Disabling branches in RDataFrame?

Dear experts,
I have a question/follow up on a similar topic as

Is it possible to disable unneeded branches when processing events with RDataFrame - similar to MakeClass/MakeSelector’s SetBranchStatus?
As an example, I have my small ntuples O(100GB) and second (huge) ntuples with (many) systematics O(2.5TB) - the same RDataFrame code (which itself does not need the systematics) runs in ~10min on the nominal sample and takes ~10h on the large sample

My use case here is not to use the large ntuples as friend trees but more to enable/disable branches on the fly/depending on my job configuration?

Thanks for ideas and comments

Hi @zhubacek ,
RDataFrame automatically disables unused branches (and also, for each entry, only reads data that’s strictly needed, so e.g. if after a strict Filter the rest of the event processing is skipped, RDF only reads the column needed by the `Filter).

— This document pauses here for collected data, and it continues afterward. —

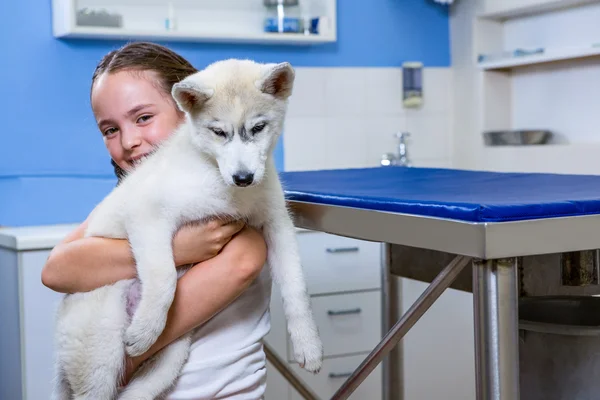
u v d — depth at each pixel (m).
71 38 2.48
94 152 2.54
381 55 2.94
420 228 0.93
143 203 1.11
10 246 2.15
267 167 1.19
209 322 1.19
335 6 2.79
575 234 0.86
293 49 2.79
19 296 2.11
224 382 1.17
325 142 2.86
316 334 1.20
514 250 0.83
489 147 2.84
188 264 1.21
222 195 1.12
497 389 0.86
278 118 1.14
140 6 2.54
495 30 2.93
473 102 2.93
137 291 1.18
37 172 2.47
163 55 1.33
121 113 1.27
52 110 2.48
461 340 2.68
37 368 2.13
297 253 1.24
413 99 2.94
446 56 3.05
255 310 1.24
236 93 1.09
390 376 1.94
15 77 2.43
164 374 1.15
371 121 2.93
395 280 1.88
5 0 2.40
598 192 1.07
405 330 1.22
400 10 2.95
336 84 2.86
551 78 2.74
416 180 1.44
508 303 0.86
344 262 2.52
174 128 1.29
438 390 2.65
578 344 1.23
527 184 1.26
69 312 1.19
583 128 2.62
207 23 2.64
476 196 1.03
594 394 1.23
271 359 1.66
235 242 1.17
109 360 1.16
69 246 1.18
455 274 1.13
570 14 2.63
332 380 2.51
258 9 2.71
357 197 1.10
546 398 1.27
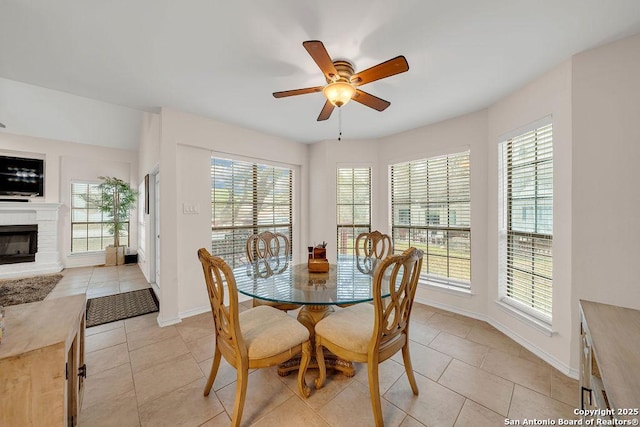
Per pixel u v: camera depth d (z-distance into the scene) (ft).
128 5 4.41
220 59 6.01
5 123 14.19
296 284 6.26
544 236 6.83
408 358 5.38
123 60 6.05
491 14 4.62
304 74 6.64
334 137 12.17
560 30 5.05
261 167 12.09
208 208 9.89
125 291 12.13
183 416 4.82
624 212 5.32
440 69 6.40
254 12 4.57
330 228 12.51
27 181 15.24
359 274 7.18
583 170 5.72
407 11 4.53
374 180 12.23
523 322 7.25
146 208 13.85
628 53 5.27
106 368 6.26
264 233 9.65
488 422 4.67
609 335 3.63
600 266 5.56
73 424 3.97
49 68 6.37
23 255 14.76
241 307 10.42
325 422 4.68
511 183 7.97
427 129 10.39
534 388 5.54
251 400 5.22
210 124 9.75
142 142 16.19
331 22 4.80
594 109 5.60
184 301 9.22
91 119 15.16
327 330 5.23
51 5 4.39
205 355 6.86
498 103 8.20
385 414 4.85
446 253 10.04
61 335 3.27
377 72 4.96
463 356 6.79
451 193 9.87
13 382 2.87
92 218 17.70
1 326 3.07
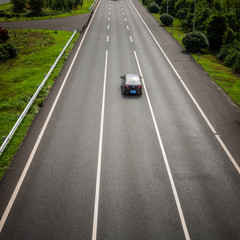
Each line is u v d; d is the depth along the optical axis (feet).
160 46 107.86
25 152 41.88
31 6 191.31
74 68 81.46
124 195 33.60
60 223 29.37
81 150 42.60
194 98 62.39
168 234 28.25
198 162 40.19
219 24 104.32
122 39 116.57
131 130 48.70
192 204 32.27
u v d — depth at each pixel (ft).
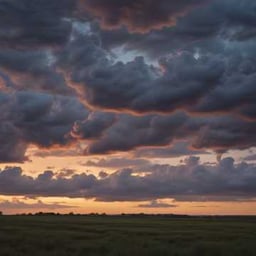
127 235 173.99
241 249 125.70
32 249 125.70
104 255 118.42
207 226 269.23
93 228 216.13
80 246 129.08
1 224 233.55
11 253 116.37
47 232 180.34
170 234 185.16
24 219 326.44
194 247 125.49
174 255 118.93
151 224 287.89
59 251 121.60
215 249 124.16
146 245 133.69
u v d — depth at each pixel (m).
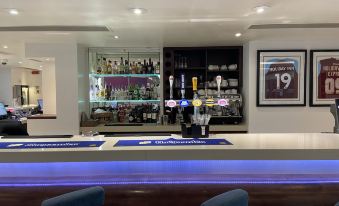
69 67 4.48
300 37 4.17
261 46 4.47
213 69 4.91
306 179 2.24
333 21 3.26
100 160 2.00
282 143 2.22
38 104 9.15
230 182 2.22
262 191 2.22
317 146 2.10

So the runtime difference comes from something else. It would be useful to profile a few tens of seconds of execution of your program e.g. with perf to see where time is spent.
I could also take a look in case you can share a reproducer.

Cheers,
Enrico

Hi @eguiraud ,
Thanks for the suggestion! I think I see my problem now - with perf record -F 99 ...
it looks

 40.44%  rdf_dijet_reade  libz.so.1.2.11       [.] inflate_fast                                                                                                         ◆
  11.89%  rdf_dijet_reade  libz.so.1.2.11       [.] adler32_z                                                                                                            ▒
   5.72%  rdf_dijet_reade  libRIO.so            [.] TStreamerInfoActions::GenericLooper::ReadBasicType<double>                                                           ▒
   5.34%  rdf_dijet_reade  libCore.so           [.] TExMap::GetValue                       

that the code tries to read the branches when I thought it doesn’t need them

newDF = DF.Filter(MyFilter(doSyst),{"NominalBranch","SystBranch"});

I think I will need to modify it to something like

if (doSyst) newDF = DF.Filter(MyFilter1,{"NominalBranch"});
else newDF = DF.Filter(MyFilter2,{"NominalBranch","SystBranch"});

I hope this is ok when it will be evaluated at run time?

Good!

Yes, you can define newDF as a ROOT::RDF::RNode newDF(DF) and then re-assign to it whatever you need. Or you can use a helper function that takes an RDF and returns an RDF to the same effect.

Cheers,
Enrico

This topic was automatically closed 14 days after the last reply. New replies are no longer allowed.